Ilmu pengetahuan adalah pedang bermata dua. Di satu sisi, ia memberi kita pemahaman lebih luas tentang dunia. Di sisi lain, ia juga menampar kita dengan kesadaran bahwa ternyata kita tidak tahu apa-apa. Semakin banyak membaca, semakin banyak bertanya. Semakin banyak belajar, semakin banyak kebingungan. Lantas, apakah ini artinya menjadi bodoh lebih nyaman dibanding menjadi pintar? Sebuah dilema yang tak pernah usai.
Kita hidup dalam era informasi, di mana pengetahuan bisa diakses dalam hitungan detik. Namun, apakah semua yang kita tahu itu bisa langsung diaplikasikan? Tentu tidak. Faktanya, kebanyakan orang yang berilmu justru terlalu sibuk mempertimbangkan banyak hal sampai akhirnya tidak berbuat apa-apa. Bayangkan seseorang yang memahami filsafat ekonomi, membaca berbagai teori bisnis, namun tetap bingung bagaimana cara menjual satu produk di pasar. Atau seseorang yang menguasai psikologi komunikasi tetapi tetap gagap saat berbicara di depan umum. Ironis, bukan?
Di sinilah letak paradoksnya. Ilmu pengetahuan seharusnya mempermudah hidup, tetapi terkadang justru membuatnya lebih rumit. Kita tidak lagi bisa mengambil keputusan sederhana tanpa berpikir panjang. Bahkan untuk sekadar memilih menu makan siang, kita dihadapkan pada dilema: apakah ini sehat? Berapa kalorinya? Apakah ini ramah lingkungan? Akhirnya, kita hanya bisa menghela napas dan kembali ke menu lama: nasi padang.
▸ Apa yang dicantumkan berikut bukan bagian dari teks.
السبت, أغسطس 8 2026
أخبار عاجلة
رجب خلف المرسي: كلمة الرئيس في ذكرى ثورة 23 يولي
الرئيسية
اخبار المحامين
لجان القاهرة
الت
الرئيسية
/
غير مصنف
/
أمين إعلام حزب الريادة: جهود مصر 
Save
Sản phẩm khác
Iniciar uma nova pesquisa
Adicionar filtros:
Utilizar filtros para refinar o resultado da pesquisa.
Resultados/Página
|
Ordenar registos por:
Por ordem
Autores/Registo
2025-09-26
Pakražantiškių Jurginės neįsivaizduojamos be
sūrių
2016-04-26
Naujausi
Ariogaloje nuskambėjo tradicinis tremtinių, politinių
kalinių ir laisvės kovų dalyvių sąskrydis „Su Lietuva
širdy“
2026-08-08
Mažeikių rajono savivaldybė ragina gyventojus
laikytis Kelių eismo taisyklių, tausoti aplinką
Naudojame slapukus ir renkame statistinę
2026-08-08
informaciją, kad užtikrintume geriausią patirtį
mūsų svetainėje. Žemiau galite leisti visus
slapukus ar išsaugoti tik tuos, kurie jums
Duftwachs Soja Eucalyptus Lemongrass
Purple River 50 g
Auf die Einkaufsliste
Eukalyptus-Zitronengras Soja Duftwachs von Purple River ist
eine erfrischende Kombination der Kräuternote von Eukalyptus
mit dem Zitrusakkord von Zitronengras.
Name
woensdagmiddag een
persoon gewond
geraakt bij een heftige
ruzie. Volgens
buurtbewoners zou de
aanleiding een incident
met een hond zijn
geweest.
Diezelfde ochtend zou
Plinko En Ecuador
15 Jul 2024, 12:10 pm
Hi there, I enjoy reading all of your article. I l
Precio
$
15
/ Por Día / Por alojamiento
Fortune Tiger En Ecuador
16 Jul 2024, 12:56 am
Namun, jangan salah paham. Ini bukan berarti ilmu pengetahuan itu sia-sia. Tidak, sama sekali tidak. Tanpa ilmu, bagaimana mungkin kita bisa memahami dunia? Seorang pedagang tanpa pemahaman tentang arus keuangan mungkin akan bangkrut dalam waktu singkat. Seorang pembicara tanpa ilmu retorika bisa jadi hanya akan membuat pendengar menguap bosan. Ilmu, meskipun tidak selalu langsung berguna, tetap menjadi fondasi bagi peradaban.
Lucunya, banyak yang mengira bahwa ilmu hanya ada di dalam buku. Padahal, sebagian besar pengetahuan manusia justru berasal dari pengalaman, kegagalan, dan pengamatan. Sebelum ada buku, manusia sudah belajar dari alam, dari kesalahan, dari cerita turun-temurun. Kita tidak butuh gelar akademik untuk memahami bahwa api itu panas atau bahwa air lebih baik diminum daripada diinjak. Namun, dengan adanya buku, manusia memang semakin terdorong untuk berpikir lebih dalam—terkadang terlalu dalam.
Lalu, apakah harus ada batasan dalam menuntut ilmu? Apakah kita harus berhenti membaca agar tidak semakin pusing? Tentu tidak. Justru semakin kita tahu bahwa kita tidak tahu apa-apa, semakin kita terdorong untuk belajar lebih jauh. Ya, mungkin akan lebih banyak kebingungan. Ya, mungkin kita akan semakin menyadari ketidaktahuan kita. Tapi bukankah itu bagian dari perjalanan intelektual?
Jadi, jangan takut menjadi pintar, tetapi juga jangan terjebak dalam kebingungan. Nikmati paradoks ini, seperti seseorang yang menikmati secangkir kopi pahit sambil memikirkan kenapa dunia ini penuh ironi. Pada akhirnya, ilmu pengetahuan bukanlah beban, melainkan bahan bakar untuk terus berpikir, terus belajar, dan tentu saja, terus mempertanyakan segala hal. Sebab, bukankah hidup ini sendiri adalah sebuah teka-teki yang tak pernah selesai?